• _Text shown_
>>>>>
Monday, February 27, 2012

The grand reveal!  The yarn is done!

pretty yarn

This is the Fiber Optic 50:50 superwash merino and bamboo top, in "Catamaran Batik", that I bought at Sock Summit.  I finished plying it Saturday morning, and it has had a nice warm bath.  It is beautiful.  That's all there is to it.  It's beautiful.  I can't believe I spun this on a spindle.

 Can you SEE how soft it is?!

pretty yarn

Anyway, the stats.  This is a 4 oz. (114 gram) skein, and is very skinny yarn.  Ready?

It contains 2,068 yards of 2-ply.  Wowzer.

I was just spinning as fine as was comfortable, figuring I would get about 1,600 yards, based on my previous two Kuchulu skeins.  Apparently the fine merino + fine bamboo let me spin extra-fine.

pretty yarn

As a side note, I had a terrible time photographing the colors in this yarn.  All my pictures came out too dark or too washed out or too blue or too red or too yellow.  I did some extensive adjusting in Photoshop, so if the color looks weird on your monitor, that's probably why.  In real life, the yarn is mainly turquoise and purple, with some sapphire blue and sea green.  Really, really pretty.  Imagine it somewhere in between all the pictures that are in this post.

pretty yarn

This yarn represents a pretty large time investment:
  • ~38 hours to spin the singles on my Kuchulu (calculated based on the time to spin 1 gram, tested 3 times)
  • 9.5 hrs to ply on my wheel
  • 0.5 hr to wind off the bobbin onto the skeinwinder
  • 0.5 hr to count the wraps in the skein
  • 0.5 hr to rewind the skein after washing
I am thrilled with the final yarn.  It's so soft and has such a lovely sheen.  I can't stop petting the skein. I didn't take any special care to match the color sections as I plyed, I just let the barberpoling happen as it would.  It turned out with good distinct runs of color, and should look lovely when woven.

To close, let's just take a moment to ponder the fact that 2,068 yards is 1.2 miles.  Of yarn.  Of 2-ply yarn.  That means approximately 2.4 miles of singles.  From 4 oz of fiber. Spun on a spindle.

pretty yarn

Thursday, February 23, 2012

I feel empowered this morning.

When Emma and I were eating breakfast, I happened to look out the window and saw that the rear passenger tire on my car was completely flat.  Pancake flat.  Yikes!  What am I going to do now??!!

So I simply went out, took off the flat tire and put on the spare.  Emma packed up her bag, and was ready to go when the car was ready.  We took ourselves to the closest gas station, topped off the pressure in the spare and the rest of the tires, and off we went.  I called the repair place from the parking lot of her school, and they said they have time this morning to look at it.

Emma got to school on time, I dropped the car off at the repair place to get the tire fixed (and an oil change, also needed), and then walked half a mile to my office.  I was 20 minutes late, but I got here in time for my meeting.

All is well.  I am invincible.

RAWR!

Sunday, February 19, 2012

TA  DA!  A major milestone was accomplished at 10:30 last night.  I finished spinning the singles of my 4-oz braid of Fiber Optic "Catamaran" merino/bamboo top!

All spun up!
<<<<<
[Stored items]
>>>>>
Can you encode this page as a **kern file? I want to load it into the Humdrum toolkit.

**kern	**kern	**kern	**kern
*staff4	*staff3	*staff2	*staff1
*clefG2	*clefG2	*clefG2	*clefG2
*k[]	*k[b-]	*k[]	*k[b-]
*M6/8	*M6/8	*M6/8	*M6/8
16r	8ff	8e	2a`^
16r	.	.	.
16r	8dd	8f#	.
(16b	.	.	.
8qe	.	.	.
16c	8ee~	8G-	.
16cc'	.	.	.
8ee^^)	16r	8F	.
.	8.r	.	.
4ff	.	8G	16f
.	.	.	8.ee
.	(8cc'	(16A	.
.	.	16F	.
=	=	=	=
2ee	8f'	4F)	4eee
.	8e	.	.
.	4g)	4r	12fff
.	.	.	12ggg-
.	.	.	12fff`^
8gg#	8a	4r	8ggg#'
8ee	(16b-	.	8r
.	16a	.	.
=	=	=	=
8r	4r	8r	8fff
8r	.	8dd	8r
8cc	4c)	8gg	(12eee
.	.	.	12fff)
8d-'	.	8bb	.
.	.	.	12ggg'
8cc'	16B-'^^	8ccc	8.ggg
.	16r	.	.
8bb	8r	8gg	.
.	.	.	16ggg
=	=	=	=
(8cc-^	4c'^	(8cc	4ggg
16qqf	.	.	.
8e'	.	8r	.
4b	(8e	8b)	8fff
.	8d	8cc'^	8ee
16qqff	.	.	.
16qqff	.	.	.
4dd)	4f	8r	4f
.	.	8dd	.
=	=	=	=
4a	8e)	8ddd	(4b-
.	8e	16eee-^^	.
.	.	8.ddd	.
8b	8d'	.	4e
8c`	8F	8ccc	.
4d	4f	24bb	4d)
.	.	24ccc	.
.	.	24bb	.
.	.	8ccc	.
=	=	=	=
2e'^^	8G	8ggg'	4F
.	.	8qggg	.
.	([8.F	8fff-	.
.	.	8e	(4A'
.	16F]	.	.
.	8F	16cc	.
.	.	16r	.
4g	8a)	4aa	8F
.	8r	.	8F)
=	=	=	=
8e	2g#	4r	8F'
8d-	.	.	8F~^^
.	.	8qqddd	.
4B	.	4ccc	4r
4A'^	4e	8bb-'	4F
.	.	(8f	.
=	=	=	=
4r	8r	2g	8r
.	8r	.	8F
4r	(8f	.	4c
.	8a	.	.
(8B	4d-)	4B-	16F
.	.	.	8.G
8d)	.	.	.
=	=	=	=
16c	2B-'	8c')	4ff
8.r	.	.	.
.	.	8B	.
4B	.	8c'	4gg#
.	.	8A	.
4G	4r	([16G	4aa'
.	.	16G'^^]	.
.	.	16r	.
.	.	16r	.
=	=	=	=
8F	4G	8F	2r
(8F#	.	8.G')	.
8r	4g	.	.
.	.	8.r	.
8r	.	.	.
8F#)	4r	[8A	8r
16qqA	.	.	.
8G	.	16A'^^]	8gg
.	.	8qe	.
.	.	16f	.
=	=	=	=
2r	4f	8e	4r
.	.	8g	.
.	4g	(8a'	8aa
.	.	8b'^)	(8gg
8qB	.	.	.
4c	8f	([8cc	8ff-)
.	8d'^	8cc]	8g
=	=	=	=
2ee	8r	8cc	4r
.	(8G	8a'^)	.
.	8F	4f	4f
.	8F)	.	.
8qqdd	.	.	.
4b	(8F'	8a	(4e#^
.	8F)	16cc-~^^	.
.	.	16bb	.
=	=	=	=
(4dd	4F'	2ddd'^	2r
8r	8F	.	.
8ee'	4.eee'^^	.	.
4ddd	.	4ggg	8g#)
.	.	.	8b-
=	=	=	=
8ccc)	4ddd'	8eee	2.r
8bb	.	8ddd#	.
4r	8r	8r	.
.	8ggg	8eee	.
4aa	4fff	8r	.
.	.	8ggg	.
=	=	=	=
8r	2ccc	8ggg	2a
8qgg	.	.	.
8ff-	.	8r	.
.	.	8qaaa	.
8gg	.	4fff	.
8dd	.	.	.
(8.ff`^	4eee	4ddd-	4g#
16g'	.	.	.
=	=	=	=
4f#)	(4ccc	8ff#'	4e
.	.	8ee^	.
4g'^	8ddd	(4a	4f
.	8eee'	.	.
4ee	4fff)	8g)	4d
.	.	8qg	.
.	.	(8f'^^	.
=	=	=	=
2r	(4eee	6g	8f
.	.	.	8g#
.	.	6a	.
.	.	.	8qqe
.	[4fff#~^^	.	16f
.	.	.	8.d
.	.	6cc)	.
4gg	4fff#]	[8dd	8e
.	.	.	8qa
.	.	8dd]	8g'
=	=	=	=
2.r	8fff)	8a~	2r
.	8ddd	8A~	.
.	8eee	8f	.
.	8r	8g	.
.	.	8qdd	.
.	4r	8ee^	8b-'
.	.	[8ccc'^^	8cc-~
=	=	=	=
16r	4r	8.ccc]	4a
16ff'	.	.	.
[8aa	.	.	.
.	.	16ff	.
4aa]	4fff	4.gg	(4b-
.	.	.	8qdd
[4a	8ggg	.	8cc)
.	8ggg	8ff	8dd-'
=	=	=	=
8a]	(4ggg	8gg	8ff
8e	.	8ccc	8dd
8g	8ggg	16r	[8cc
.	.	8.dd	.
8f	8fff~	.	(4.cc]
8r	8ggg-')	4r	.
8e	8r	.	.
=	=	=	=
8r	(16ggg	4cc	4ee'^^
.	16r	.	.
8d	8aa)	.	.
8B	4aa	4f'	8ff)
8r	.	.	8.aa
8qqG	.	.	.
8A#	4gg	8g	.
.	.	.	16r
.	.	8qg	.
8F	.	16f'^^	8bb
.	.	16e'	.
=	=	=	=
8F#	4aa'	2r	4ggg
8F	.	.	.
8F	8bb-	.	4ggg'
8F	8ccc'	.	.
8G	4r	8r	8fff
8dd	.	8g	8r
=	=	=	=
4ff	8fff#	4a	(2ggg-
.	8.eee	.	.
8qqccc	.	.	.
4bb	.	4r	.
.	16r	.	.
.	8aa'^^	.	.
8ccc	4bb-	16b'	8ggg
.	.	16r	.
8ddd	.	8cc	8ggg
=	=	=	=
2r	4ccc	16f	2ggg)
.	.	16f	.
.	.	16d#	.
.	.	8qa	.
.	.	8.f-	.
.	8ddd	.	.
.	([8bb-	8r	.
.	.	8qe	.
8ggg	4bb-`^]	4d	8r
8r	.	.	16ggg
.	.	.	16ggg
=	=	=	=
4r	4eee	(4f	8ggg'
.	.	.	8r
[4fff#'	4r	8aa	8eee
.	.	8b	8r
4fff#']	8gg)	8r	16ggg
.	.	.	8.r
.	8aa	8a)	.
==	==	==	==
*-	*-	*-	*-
<<<<<
• _What the exercise asks_
Extend the yarn-spinning blog posts from the point where they stop, picking up after "All spun up!"

• _The answer_
I can't believe it's done.  I'm excited to see the finished yarn but also sad, because I so thoroughly enjoyed spinning this.  I started at the end of August, and it took a long time because I spun the fiber ridiculously fine and mostly had it as a travel project.  It was on the go for almost exactly six months.  The bulk of these singles were spun at our weekly Crafty Night at Anne's house.

I'll be plying these on my wheel tomorrow, and am plotting to weave a scarf/stole/shawl with the finished yarn.  Length and width will be determined based on available yardage.  I was debating about adding beads to the yarn while plying, but I think I'll forgo that and add beads only to the fringe of the finished piece since I want the yarn to take front stage.

So that was how I ended my birthday.  The rest of the day was equally lovely, spent in the company of good friends.  (I am truly blessed to have a friend like Anne.  And don't forget Rachel and Meg! Thank you!)  Anne took me and Emma out to lunch and then we went to another lampwork bead class.  Emma had to tag along and I set her up in an adjacent room with clay, drawing supplies, and snacks.  I was worried that the whining quotient was going to be high during the 4-hour class, but there was NOT ONE BIT of complaining.  (I am truly blessed to have a daughter like Emma.  Thanks sweetie, that was the best birthday present ever!)

I made another lovely pile of beads:

bead class

I concentrated on making sets this time, and smaller beads that will be made into earrings or necklace/earring sets.  I started off with some purple,

bead class

and did a couple variations of blue spotty ones,

bead class

a cute little pair of clear with blue bumps,

bead class

plain blue (rounds and flats) with a bumpy blue and white focal,

bead class

and a teal and white set.

bead class

Making glass beads is so much fun.  It was a wonderful birthday.

Saturday, February 18, 2012

Today I turn 41.  When I was in grade school I read a book that had a female character who was "on the far side of 40."  That seemed so old. The phrase has stuck with me, and I remember my 10-year-old self feeling sorry for that character, who was so old and washed up, and certainly couldn't have fun like the children who were the main characters in the book.

Now suddenly, somehow, I find myself on the far side of 40.  Not very far on the far side, to be sure, but past the marker all the same. And I still just feel normal.  I'm tired, I have some battle scars (can you call them scars if they haven't healed yet?  proto-scars, maybe), I've learned some tough lessons, and still sometimes feel really bruised and raw, but I don't feel old.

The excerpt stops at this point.